I. EXPÉRIENCE PROFESSIONNELLE

À titre de sociologue spécialisé dans l’étude des religions, on m’a demandé d’étudier la question suivante : « La Scientology est-elle une religion ? » En répondant à cette question, je ne vais pas me prononcer sur l’authenticité ou sur la fausseté de la Scientology. Je vais plutôt déterminer si la Scientology possède les critères couramment utilisés pour définir une religion. Ces critères ne sont pas très clairs : plusieurs auteurs en ont proposé des définitions différentes, telle celle de Walter Garrison Runciman1, qui utilise le terme comme synonyme d’« idéologie », ou celle de Werner Cohn2, qui soutient que le mot [anglais] « religion » est si complexe et si spécifique, culturellement parlant, qu’il est inopportun de l’utiliser pour faire référence à un aspect des cultures non occidentales ou non chrétiennes.

La plupart des spécialistes dans ce domaine conviendraient certes qu’une religion est un système de croyances et de pratiques dont le point de référence est le surnaturel, le sacré ou le transcendant. En se basant sur ce point de départ, il est possible d’identifier diverses caractéristiques présentes dans presque toutes, si ce n’est toutes, les religions. Plus un système particulier de croyances et de pratiques est conforme à ces caractéristiques, plus il peut être considéré sans équivoque comme une religion.

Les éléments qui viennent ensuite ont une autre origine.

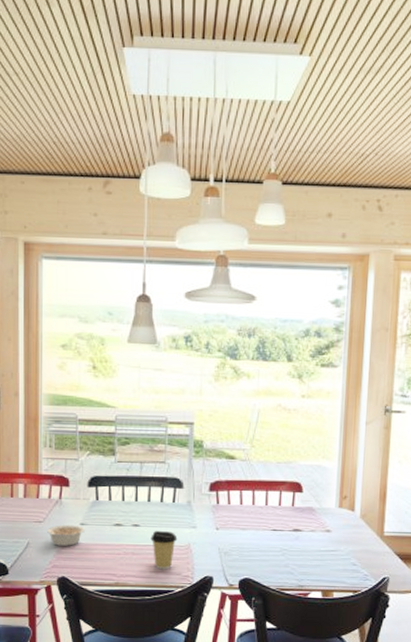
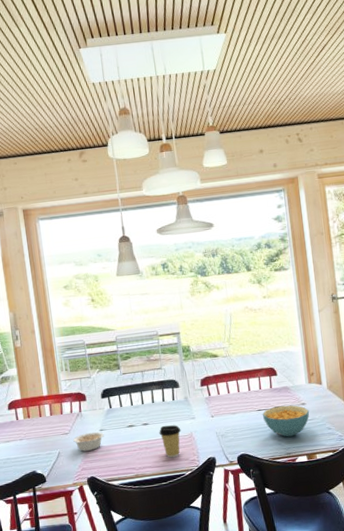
cereal bowl: none [277,529,334,567] -> present [262,405,310,437]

En identifiant les caractéristiques présentes habituellement dans les religions, j’utiliserai un schéma développé par le philosophe britannique Roderick Ninian Smart, l’un des spécialistes des religions du monde parmi les plus en vue3. Comme ces caractéristiques m’ont déjà servi de référence lors de mes précédents travaux4, je ne les ai pas utilisées dans le cadre de la présente étude.

Je ne suis pas scientologue. Pour formuler mes conclusions, j’ai mené une étude détaillée des publications de la Scientology, j’ai observé les activités de l’Église de Scientology de Sydney et je me suis entretenu avec plusieurs de ses membres. J’ai aussi pris connaissance de différentes études sociologiques sur la Scientology dans d’autres régions du monde.

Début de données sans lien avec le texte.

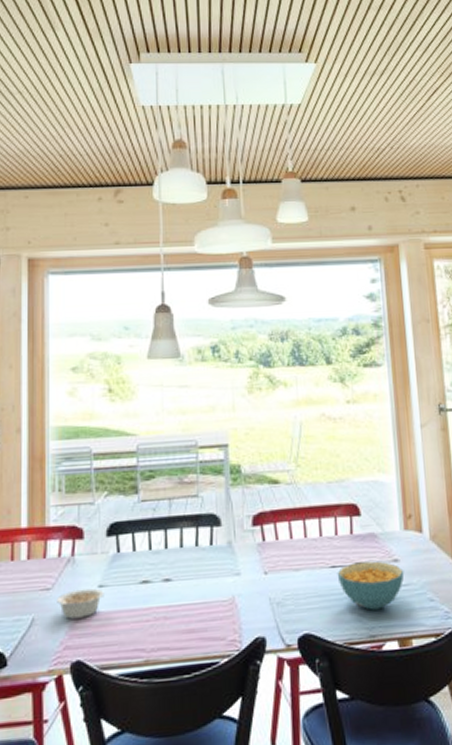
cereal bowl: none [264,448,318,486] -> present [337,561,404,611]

Les principales publications de la Scientology que j’ai étudiées sont classées ici par ordre de date de leur première publication :

La Dianétique : la puissance de la pensée sur le corps (1950)

La Dianétique : évolution d’une science (1950)

Science de la survie (1951)

Procédure avancée et Axiomes (1951)

Scientologie : une histoire de l’Homme (1952)

Scientologie 8-80 (1952)

Scientologie 8-8008 (1952)

Conférences de Phoenix (données en 1954, publiées en 1968)

La création des aptitudes humaines (1955)

Scientologie : les fondements de la vie (1956)

Avez-vous vécu avant cette vie ? (1960, révisé et élargi en 1977)

Introduction à l’éthique de Scientologie (1968, révisé et mis à jour en 1989)

Scientologie 0-8 : le livre des fondements (1970)

Les antécédents, le ministère, les cérémonies et les sermons de la religion de Scientologie (1970)

Mission dans le temps (1973, version élargie du Test de rappel de la piste totale, 1968)

Le chemin du bonheur (1981)

Comprendre l’électromètre (1982, révisé en 1988)

Qu’est-ce que la Scientologie ? (1992)

Le Manuel de Scientologie, basé sur les œuvres de L. Ron Hubbard (1994)

L’Église de Scientology, 40e anniversaire (1994)

Toutes les publications ci-dessus ont valeur officielle à l’intérieur de l’Église de Scientology, et ce sont presque toutes des écrits de L. Ron Hubbard. Celles qui n’ont pas été écrites entièrement par Ron Hubbard s’appuient largement sur ses écrits. Les citations et les références données ci-dessous sont tirées de la plus récente édition disponible [en anglais].

1. Walter Garrison Runciman, « The Sociological Explanation of “Religious” Beliefs », Archives européennes de sociologie 10 (1969) : 149–191.

2. Werner Cohn, « Is Religion Universal ? Problems of Definition », Journal for the Scientific Study of Religion 2 (1962) : 25–33.

3. Roderick Ninian Smart a été professeur d’études religieuses à l’Université de Lancaster (en Grande-Bretagne) de 1967 à 1982. Il a été professeur au Département des études religieuses de l’Université de Californie à Santa Barbara depuis 1976 et il y est actuellement titulaire de la chaire J. F. Rowney d’étude comparative des religions.

4. Par exemple, Alan W. Black et Peter E. Glasner, éditeurs. Pratique et croyance : études en sociologie de la religion en Australie, Sydney : Allen et Unwin, 1983.